06/25/2012 09:01 EDT | Updated 08/25/2012 05:12 EDT
ROTHESAY, N.B. - New Brunswick's Progressive Conservatives will extend their 13-year hold on the provincial riding of Rothesay.

Hugh John (Ted) Flemming won Monday's byelection in the southern riding by almost 300 votes over his nearest rival — Liberal John Wilcox.

Flemming captures the seat vacated by former Tory cabinet minister Margaret-Ann Blaney.

She stepped down in May to become president of Efficiency New Brunswick, a Crown agency tasked with promoting energy efficiency.

Her appointment became campaign fodder as the opposition parties called it a case of political patronage.

She will be paid a salary of between $150,000 and $175,000, and the appointment is for at least five years.

But while Flemming distanced himself from the issue as he campaigned, saying he supported the premier and the Progressive Conservative government, but didn't support the appointment.

"I didn't do it and I don't support it," he said.

Flemming thanked his campaign supporters and said he would continue to speak freely when he gets to the legislature.

Progressive Conservative Premier David Alward welcomed the win for his party, but acknowledged the strong voter support for the Liberals and New Democrats.

"Voters sent a message that we have more work to do," Alward said Monday night.

Liberal John Wilcox finished second in the vote, while NDP Leader Dominic Cardy secured third spot in the five-candidate race.

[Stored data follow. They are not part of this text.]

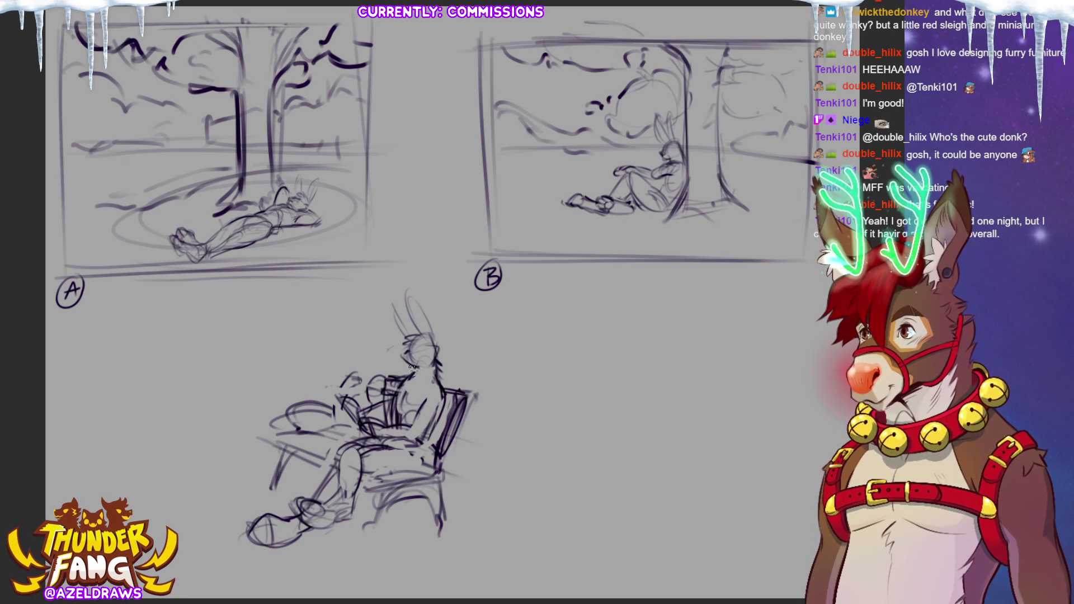
{"action": "mouse_move", "coordinate": [432, 447]}
{"action": "left_mouse_down"}
{"action": "mouse_move", "coordinate": [390, 454]}
{"action": "mouse_move", "coordinate": [436, 454]}
{"action": "left_mouse_up"}
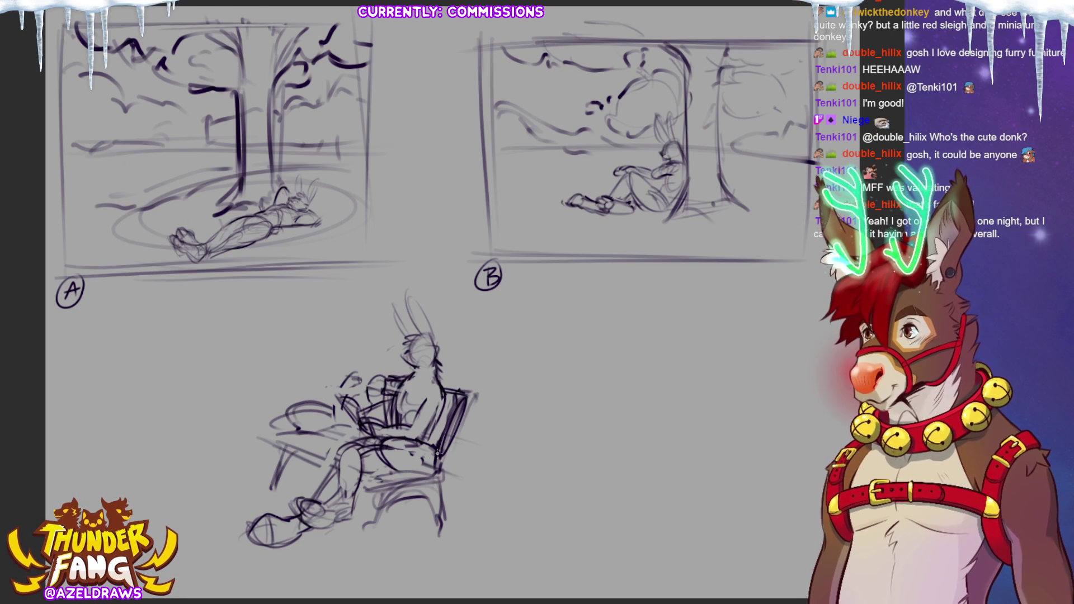
{"action": "mouse_move", "coordinate": [301, 428]}
{"action": "left_mouse_down"}
{"action": "mouse_move", "coordinate": [344, 434]}
{"action": "mouse_move", "coordinate": [280, 432]}
{"action": "mouse_move", "coordinate": [357, 434]}
{"action": "left_mouse_up"}
{"action": "mouse_move", "coordinate": [359, 485]}
{"action": "left_mouse_down"}
{"action": "mouse_move", "coordinate": [409, 482]}
{"action": "mouse_move", "coordinate": [372, 484]}
{"action": "mouse_move", "coordinate": [395, 487]}
{"action": "left_mouse_up"}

Wilcox said the strong vote for second and third should send a message to the Conservatives.

"If you take the two votes combined, I think that clearly shows a message that the good people of Rothesay were not happy with what's been done here — the patronage appointment and probably a few other things," he said.

Despite being disappointed with the third place finish, Cardy said he was pleased with the support.

"We managed to knock on every single door in Rothesay to massively increase our vote over previous results and to clearly establish ourselves as a contender for power in the province, but we didn't get there yet," Cardy said.

The NDP has not had a member in the legislature since 2005.

The Conservatives now hold 42 seats in the legislature, while the Liberals have 13.